Ok – Amy’s been making me watch too much Jeopardy these days (although I’ve had a blissful week off from it since I banned TV from this trip.) Fortunately, I can read while it’s in the background (plus Ken just wins all the time – what’s the fun of that.)
So – I picked up Getting Everything You Can Out of All You’ve Got with my typically cynical point of view toward marketing. As I wrote in my post Your Marketing Sucks (the title of my favorite marketing book to date), I expected very little from this book even though it was recommended in a comment to the forementioned post by Troy Angrignon (who I don’t know, but did appreciate the comment.) Troy highly recommended this book so it went into the “read some day pile.”

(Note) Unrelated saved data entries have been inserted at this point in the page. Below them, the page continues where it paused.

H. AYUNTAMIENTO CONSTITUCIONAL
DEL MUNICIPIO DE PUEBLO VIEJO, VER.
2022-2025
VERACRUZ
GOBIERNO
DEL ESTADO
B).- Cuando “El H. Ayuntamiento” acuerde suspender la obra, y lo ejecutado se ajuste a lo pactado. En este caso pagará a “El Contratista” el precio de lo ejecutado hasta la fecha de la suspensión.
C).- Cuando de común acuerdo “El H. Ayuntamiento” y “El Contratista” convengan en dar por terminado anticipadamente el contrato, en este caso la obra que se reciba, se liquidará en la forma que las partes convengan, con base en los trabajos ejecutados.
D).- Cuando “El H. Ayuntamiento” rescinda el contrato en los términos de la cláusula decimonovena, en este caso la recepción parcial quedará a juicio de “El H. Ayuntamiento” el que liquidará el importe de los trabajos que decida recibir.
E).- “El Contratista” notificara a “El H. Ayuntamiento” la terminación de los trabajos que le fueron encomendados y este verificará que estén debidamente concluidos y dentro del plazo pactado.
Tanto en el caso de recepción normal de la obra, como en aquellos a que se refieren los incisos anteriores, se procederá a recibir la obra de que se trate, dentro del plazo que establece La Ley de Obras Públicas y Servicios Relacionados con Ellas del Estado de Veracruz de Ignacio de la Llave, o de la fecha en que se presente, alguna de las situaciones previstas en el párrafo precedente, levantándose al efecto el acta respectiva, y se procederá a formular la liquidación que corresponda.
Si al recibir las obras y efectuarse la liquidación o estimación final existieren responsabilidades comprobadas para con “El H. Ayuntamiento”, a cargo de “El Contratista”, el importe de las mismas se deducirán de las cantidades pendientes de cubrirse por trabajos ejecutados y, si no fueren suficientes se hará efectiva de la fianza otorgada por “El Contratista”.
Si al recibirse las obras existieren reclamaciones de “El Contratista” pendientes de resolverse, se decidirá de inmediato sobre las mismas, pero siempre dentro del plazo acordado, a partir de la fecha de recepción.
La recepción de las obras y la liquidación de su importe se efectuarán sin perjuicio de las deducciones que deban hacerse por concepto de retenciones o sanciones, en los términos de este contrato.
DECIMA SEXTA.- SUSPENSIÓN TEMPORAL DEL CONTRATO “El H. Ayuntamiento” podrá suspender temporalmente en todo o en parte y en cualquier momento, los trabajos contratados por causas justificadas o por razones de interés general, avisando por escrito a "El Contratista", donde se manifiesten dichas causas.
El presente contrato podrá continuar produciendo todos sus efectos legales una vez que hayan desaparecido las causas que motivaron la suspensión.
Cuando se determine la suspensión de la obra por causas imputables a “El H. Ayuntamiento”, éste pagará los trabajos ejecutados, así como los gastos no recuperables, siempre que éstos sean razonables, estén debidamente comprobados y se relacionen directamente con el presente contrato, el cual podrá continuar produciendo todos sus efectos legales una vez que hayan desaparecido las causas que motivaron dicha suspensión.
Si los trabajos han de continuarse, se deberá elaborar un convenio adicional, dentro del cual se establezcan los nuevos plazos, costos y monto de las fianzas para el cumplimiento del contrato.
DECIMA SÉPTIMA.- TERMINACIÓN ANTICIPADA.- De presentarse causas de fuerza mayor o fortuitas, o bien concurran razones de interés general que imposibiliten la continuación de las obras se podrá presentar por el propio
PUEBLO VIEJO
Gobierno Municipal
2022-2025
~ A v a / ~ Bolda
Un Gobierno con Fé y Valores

Some day came. For a marketing book, it was a notch above sucking. The pretty little “bonus star” on the cover says “21 Ways You Can Out-Think, Out-Perform, and Out-Earn the Competition” – never, in my mind – a particularly good sign. However, while the book was pretty simplistic, I found myself getting into it after about 100 pages. Jay Abraham (the author and self proclaimed “master motivator”) loads it up with examples – many of them commonplace ones that ironically made me think “oh – that makes sense – duh – why aren’t we doing that at company X.”

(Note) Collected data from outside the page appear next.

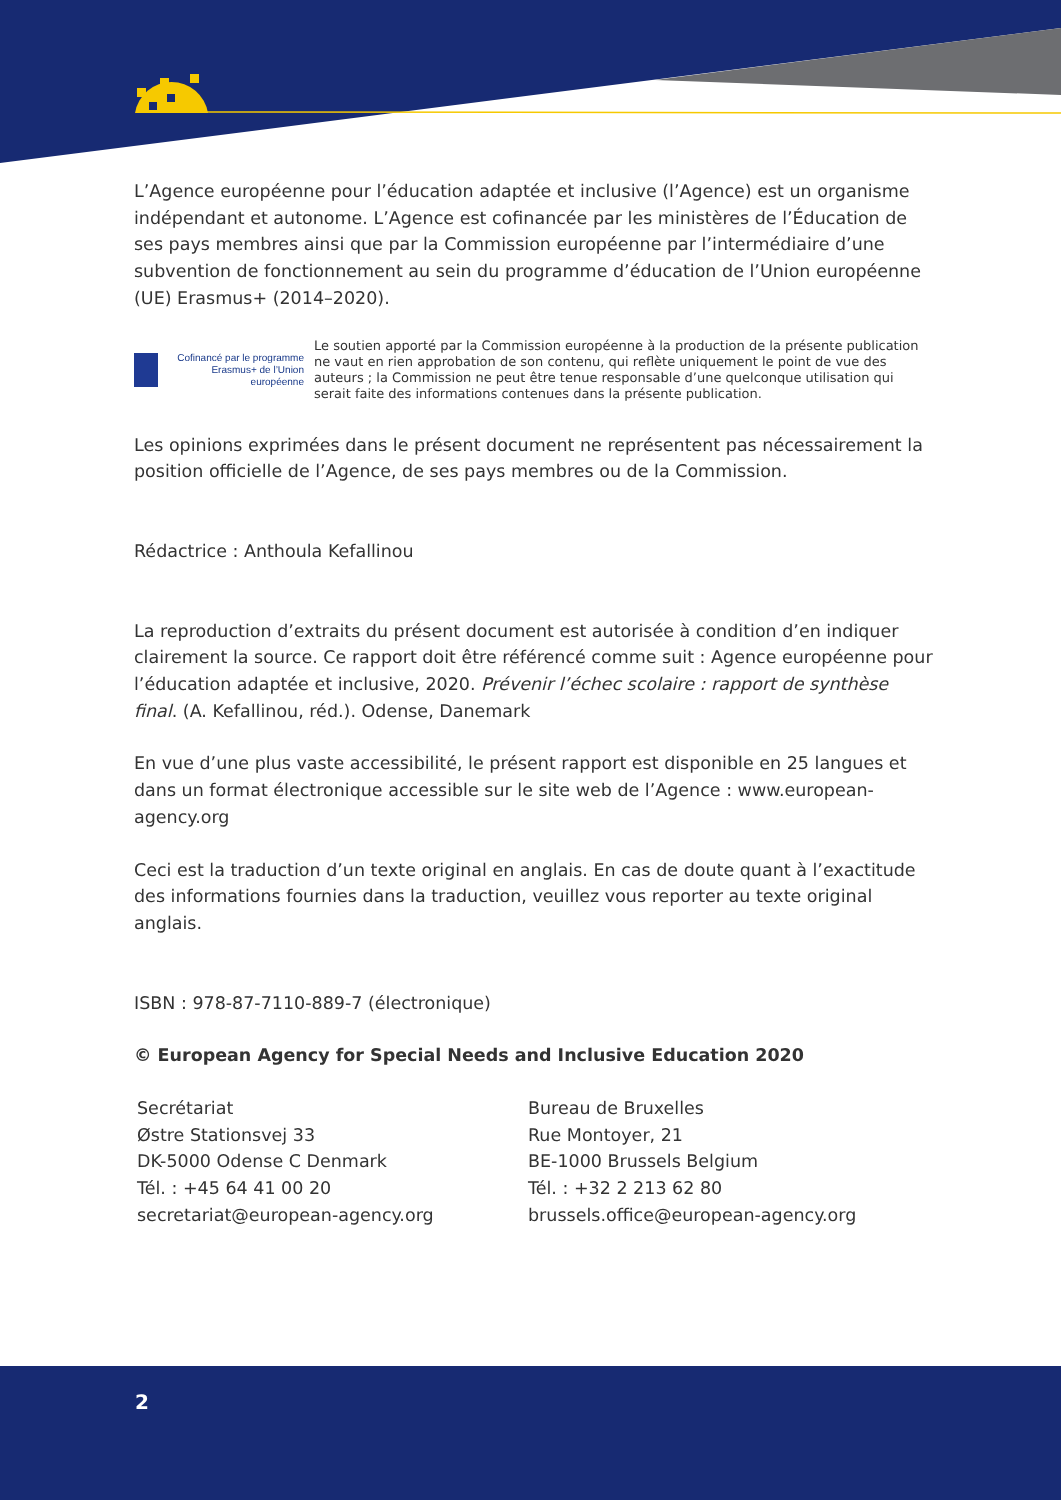L’Agence européenne pour l’éducation adaptée et inclusive (l’Agence) est un organisme indépendant et autonome. L’Agence est cofinancée par les ministères de l’Éducation de ses pays membres ainsi que par la Commission européenne par l’intermédiaire d’une subvention de fonctionnement au sein du programme d’éducation de l’Union européenne (UE) Erasmus+ (2014–2020).
Cofinancé par le programme Erasmus+ de l’Union européenne
Le soutien apporté par la Commission européenne à la production de la présente publication ne vaut en rien approbation de son contenu, qui reflète uniquement le point de vue des auteurs ; la Commission ne peut être tenue responsable d’une quelconque utilisation qui serait faite des informations contenues dans la présente publication.
Les opinions exprimées dans le présent document ne représentent pas nécessairement la position officielle de l’Agence, de ses pays membres ou de la Commission.
Rédactrice : Anthoula Kefallinou
La reproduction d’extraits du présent document est autorisée à condition d’en indiquer clairement la source. Ce rapport doit être référencé comme suit : Agence européenne pour l’éducation adaptée et inclusive, 2020. Prévenir l’échec scolaire : rapport de synthèse final. (A. Kefallinou, réd.). Odense, Danemark
En vue d’une plus vaste accessibilité, le présent rapport est disponible en 25 langues et dans un format électronique accessible sur le site web de l’Agence : www.european-agency.org
Ceci est la traduction d’un texte original en anglais. En cas de doute quant à l’exactitude des informations fournies dans la traduction, veuillez vous reporter au texte original anglais.
ISBN : 978-87-7110-889-7 (électronique)
© European Agency for Special Needs and Inclusive Education 2020
Secrétariat
Østre Stationsvej 33
DK-5000 Odense C Denmark
Tél. : +45 64 41 00 20
secretariat@european-agency.org
Bureau de Bruxelles
Rue Montoyer, 21
BE-1000 Brussels Belgium
Tél. : +32 2 213 62 80
brussels.office@european-agency.org
2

The chapters on Internet and email marketing were pretty lame, especially in contrast to the final publisher proof of Sign Me Up! by Matt Blumberg and the Return Path folks that I read earlier this week. But the rest of the book had plenty of straightforward but useful ways to out-think, out-perform, and out-earn the competition.
Ok – I’m done with business books for a while – time to go for one last run on the beach this trip and then disappear into The Runes of the Earth – Stephen Donaldson’s first book in The Last Chronicles of Thomas Covenant.